Liputan6.com, Jakarta Mukena adalah satu perlengkapan shalat yang disediakan di masjid atau musala umum. Fasilitas itu memudahkan orang yang tidak membawa perlengkapan shalat sendiri dengan berbagai alasan untuk tetap menjalankan kewajibannya sebagai seorang muslim.

Namun, karena penggunanya beragam, tingkat kebersihannya seringkali tak terjamin. Ahli kesehatan masyarakat sekaligus Ketua Pengurus Daerah DKI Jakarta Ikatan Ahli Kesehatan Masyarakat Indonesia (IAKMI), Narila Mutia Nasir menyebut salah satu risiko menggunakan mukena umum berkaitan dengan penyakit kulit.
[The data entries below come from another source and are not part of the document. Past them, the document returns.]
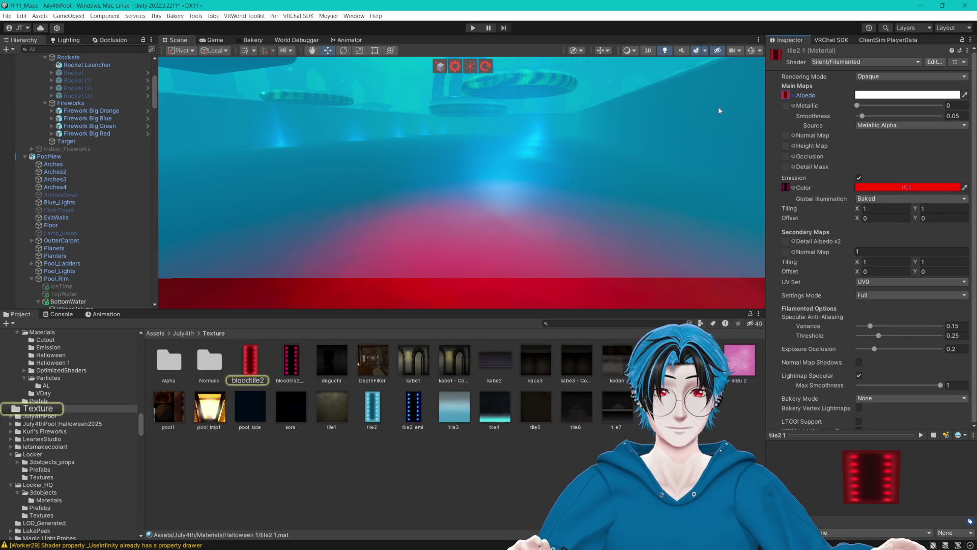
pyautogui.click(249, 365)
pyautogui.click(855, 105)
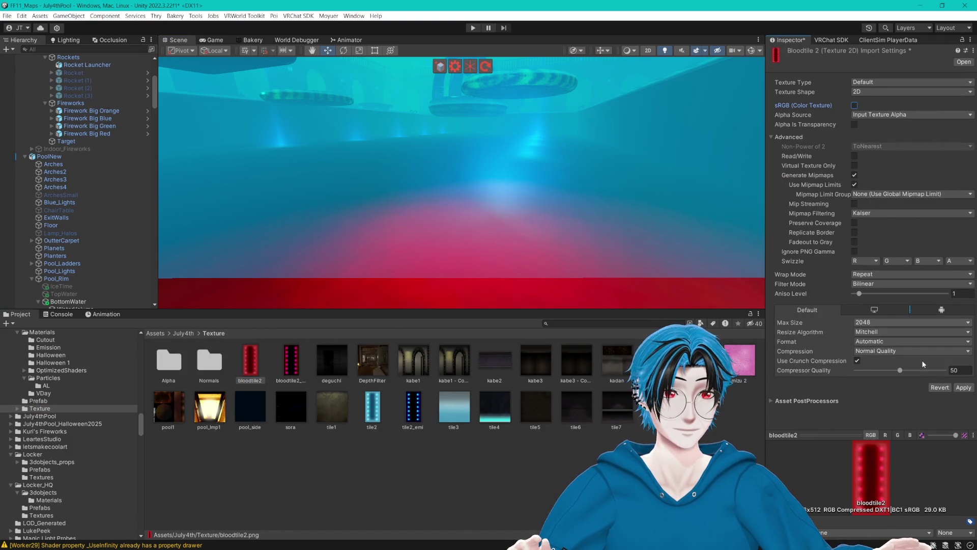
pyautogui.click(964, 387)
pyautogui.scroll(-5, 600, 276)
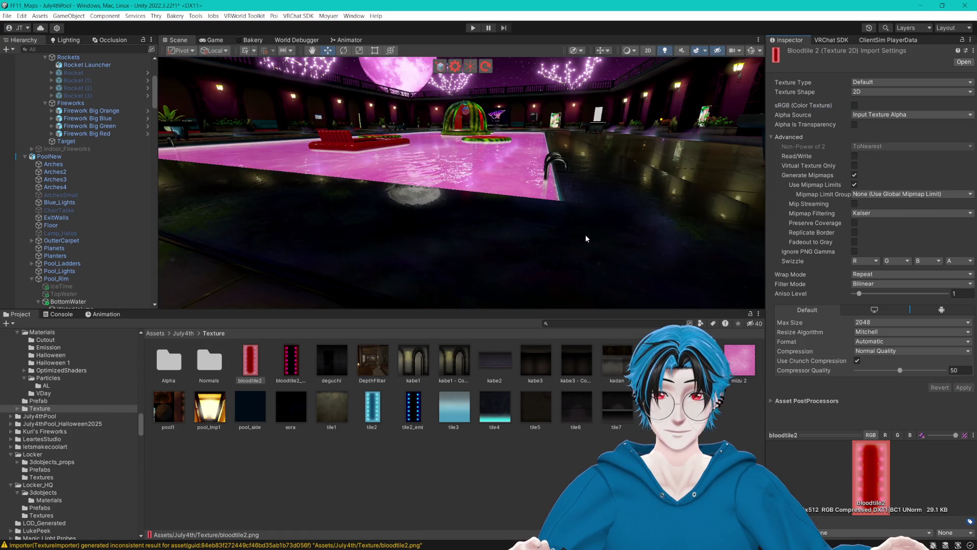
pyautogui.scroll(5, 586, 234)
pyautogui.scroll(5, 603, 232)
"Paling rentan kalau mukena habis basah, langsung dipakai. Setelah itu, enggak langsung digantung, tapi diuwel-uwel," kata Narila saat ditemui di sela Gerakan Masjid Bersih di Jakarta, Rabu, 6 Maret 2024.

Mukena yang basah, sambung dia, merupakan tempat yang tepat untuk bakteri dan jamur berkembang biak. Hal itu akan berdampak pada pengguna dengan kulit sensitif.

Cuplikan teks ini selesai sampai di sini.